This exercise asks for every line of the material that includes the word "Barcelona".

[Records shown]:
####################
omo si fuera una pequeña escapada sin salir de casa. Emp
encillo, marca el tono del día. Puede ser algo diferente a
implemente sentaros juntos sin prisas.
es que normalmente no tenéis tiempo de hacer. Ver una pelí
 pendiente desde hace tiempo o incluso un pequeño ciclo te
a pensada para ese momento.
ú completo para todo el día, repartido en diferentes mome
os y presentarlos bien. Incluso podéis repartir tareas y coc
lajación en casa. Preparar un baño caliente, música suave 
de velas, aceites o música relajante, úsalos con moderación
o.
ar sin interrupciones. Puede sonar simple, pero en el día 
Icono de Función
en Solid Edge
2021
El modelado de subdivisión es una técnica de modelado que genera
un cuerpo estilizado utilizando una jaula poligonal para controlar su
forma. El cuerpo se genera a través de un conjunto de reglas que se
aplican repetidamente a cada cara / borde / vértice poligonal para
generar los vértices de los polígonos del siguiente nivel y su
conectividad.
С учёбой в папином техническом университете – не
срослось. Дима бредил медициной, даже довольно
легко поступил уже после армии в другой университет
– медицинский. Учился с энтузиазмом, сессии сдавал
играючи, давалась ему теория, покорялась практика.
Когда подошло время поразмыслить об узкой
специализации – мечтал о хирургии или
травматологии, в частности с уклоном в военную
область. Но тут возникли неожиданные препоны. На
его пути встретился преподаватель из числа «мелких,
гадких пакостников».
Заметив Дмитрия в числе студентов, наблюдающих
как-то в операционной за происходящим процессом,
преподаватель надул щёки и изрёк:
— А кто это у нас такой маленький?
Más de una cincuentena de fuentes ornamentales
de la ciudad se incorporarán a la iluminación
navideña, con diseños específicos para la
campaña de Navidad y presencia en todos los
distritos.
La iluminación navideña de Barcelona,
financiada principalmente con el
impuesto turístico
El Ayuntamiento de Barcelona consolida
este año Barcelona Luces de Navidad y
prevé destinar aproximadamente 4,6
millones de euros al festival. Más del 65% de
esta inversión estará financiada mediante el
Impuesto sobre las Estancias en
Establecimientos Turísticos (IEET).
####################
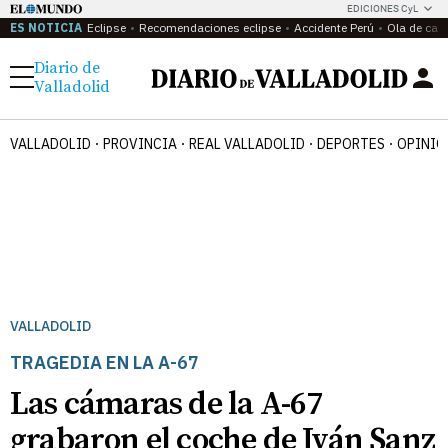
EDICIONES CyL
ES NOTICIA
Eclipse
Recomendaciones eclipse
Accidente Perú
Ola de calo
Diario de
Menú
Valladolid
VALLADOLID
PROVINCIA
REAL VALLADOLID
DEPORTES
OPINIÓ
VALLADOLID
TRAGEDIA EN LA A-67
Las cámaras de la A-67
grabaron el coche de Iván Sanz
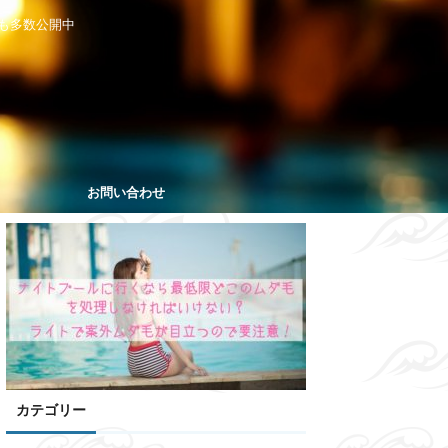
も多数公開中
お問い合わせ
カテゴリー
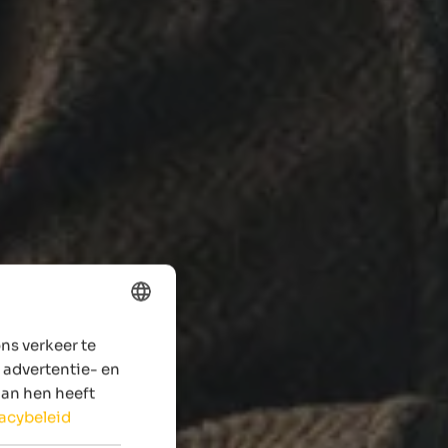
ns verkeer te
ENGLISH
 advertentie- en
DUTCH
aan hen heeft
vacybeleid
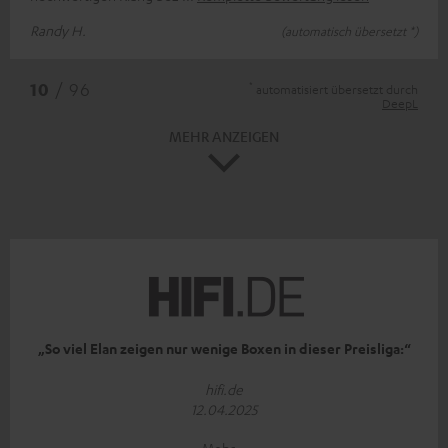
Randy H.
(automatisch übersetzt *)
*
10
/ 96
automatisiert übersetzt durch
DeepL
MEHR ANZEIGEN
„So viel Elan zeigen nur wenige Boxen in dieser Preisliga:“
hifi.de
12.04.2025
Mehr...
####################
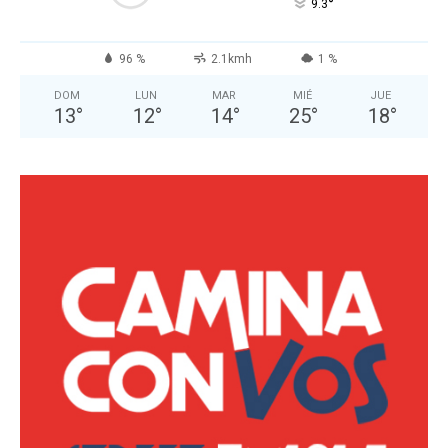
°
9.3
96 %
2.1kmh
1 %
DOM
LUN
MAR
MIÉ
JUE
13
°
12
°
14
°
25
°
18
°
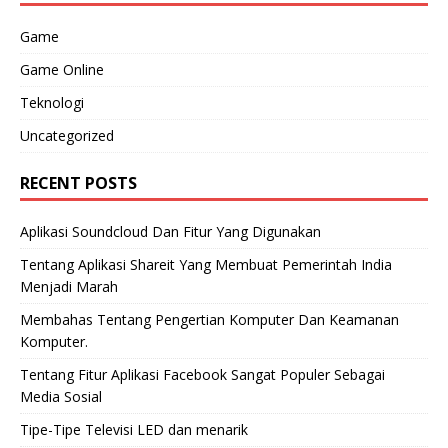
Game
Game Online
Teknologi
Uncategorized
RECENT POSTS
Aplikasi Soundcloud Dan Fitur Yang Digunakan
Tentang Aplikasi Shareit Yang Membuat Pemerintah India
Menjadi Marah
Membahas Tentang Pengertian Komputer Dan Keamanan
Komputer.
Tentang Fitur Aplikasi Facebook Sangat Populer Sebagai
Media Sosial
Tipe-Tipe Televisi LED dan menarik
####################
[Written answer]:
La iluminación navideña de Barcelona,
El Ayuntamiento de Barcelona consolida
este año Barcelona Luces de Navidad y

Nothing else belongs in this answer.